Nel merito, Damiano Parretti, responsabile dell’area cronica e cardiovascolare per la SIMG, nota che “prima dell’introduzione della Nota 97 i medici di medicina generale si occupavano già della gestione dei pazienti in DOAC per tutti quegli aspetti che riguardano la vita quotidiana. La Nota ci permette ora di seguire anche la parte prescrittiva, liberando i Centri di secondo livello da un carico di lavoro amministrativo importante”. Il fatto che il medico di medicina generale possa effettuare anche la prima prescrizione non significa che lo faccia sempre o che non comunichi con gli specialisti: “La fibrillazione è una patologia a gestione integrata, per cui c’è sempre una comunicazione tra noi e i colleghi – assicura Parretti – che sia per il tracciato ECG necessario alla diagnosi o per la gestione del paziente acuto o instabile, il canale è aperto. La medicina generale, però, può e deve seguire i pazienti stabili”.

Per farlo al meglio, la SIMG ha organizzato molti webinar sulla patologia e sugli aspetti normativi della Nota per fornire tutte le informazioni necessarie a utilizzare al meglio gli strumenti a disposizione. “La gran parte dei colleghi ha iniziato utilizzando la scheda di follow-up per poi passare progressivamente anche a quella di prima prescrizione”, ripercorre Parretti.

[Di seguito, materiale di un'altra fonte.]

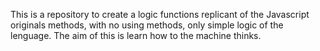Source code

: This is a repository to create a logic functions replicant of the Javascript originals methods, with no using methods, only simple logic of the lenguage. The aim of this is learn how to the machine thinks.
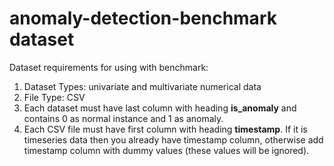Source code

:# anomaly-detection-benchmark dataset
Dataset requirements for using with benchmark:
1. Dataset Types: univariate and multivariate numerical data
2. File Type: CSV
3. Each dataset must have last column with heading **is_anomaly** and contains 0 as normal instance and 1 as anomaly.
4. Each CSV file must have first column with heading **timestamp**. If it is timeseries data then you already have timestamp column, otherwise add timestamp column with dummy values (these values will be ignored).
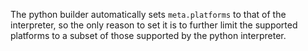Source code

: The python builder automatically sets `meta.platforms` to that of the interpreter, so the only reason to set it is to further limit the supported platforms to a subset of those supported by the python interpreter.
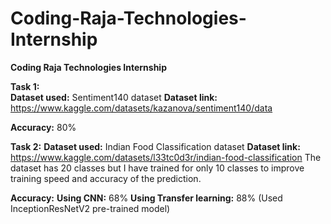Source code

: # Coding-Raja-Technologies-Internship
**Coding Raja Technologies Internship**

**Task 1:**  
  **Dataset used:**  Sentiment140 dataset
  **Dataset link:**  https://www.kaggle.com/datasets/kazanova/sentiment140/data 

  **Accuracy:**  80%

**Task 2:** 
  **Dataset used:**  Indian Food Classification dataset
  **Dataset link:**  https://www.kaggle.com/datasets/l33tc0d3r/indian-food-classification
  The dataset has 20 classes but I have trained for only 10 classes to improve training speed and accuracy of the prediction.
  
  **Accuracy:**
   **Using CNN:**  68%
   **Using Transfer learning:**  88%  (Used InceptionResNetV2 pre-trained model)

Tuttavia, la Nota 97 ha reso possibile la prescrizione dei DOAC da parte dei MMG solo per quanto riguarda la fibrillazione atriale, generando non poca confusione nei pazienti affetti da altre patologie, come il tromboembolismo venoso, che devono continuare a rivolgersi ai centri specialistici ospedalieri sia per la prima prescrizione della terapia che per l’eventuale rinnovo del piano terapeutico. “È vero, questa incongruenza esiste – conferma Parretti – tuttavia, è importante ricordare che la Nota 97 riguarda la gestione di una patologia, la fibrillazione atriale non valvolare, e non la terapia anticoagulante. Detto questo, se si rimuovono le barriere per la gestione della FA, a mio avviso sarebbe corretto farlo anche per il tromboembolismo venoso, che sarebbe comunque sempre trattato in modo integrato con la medicina specialistica”.

Infatti, l’indicazione a proseguire o meno la terapia anticoagulante dopo un primo episodio di trombosi venosa profonda o embolia polmonare, è frutto di una complessa valutazione specialistica tesa ad evitare che, chi si trova nelle condizioni di poterla sospendere, continui ad assumere una terapia gravata da un rischio non sottovalutabile di emorragia severa (1-2% anno). Tuttavia, l’attuale impossibilità per un medico impegnato sul territorio (compresi gli specialisti che lavorano in ambulatori convenzionati: guarda l‘intervista alla Dr.ssa Lucia Angeloni proprio a questo proposito) di prescrivere i DOAC ha risvolti pratici non trascurabili qualora il professionista si trovi di fronte ad una diagnosi di tromboembolismo venoso, o ad una necessità di rinnovo, e debba inviare il paziente ad un centro ospedaliero di secondo livello, non sempre facilmente accessibile, per la prescrizione della terapia.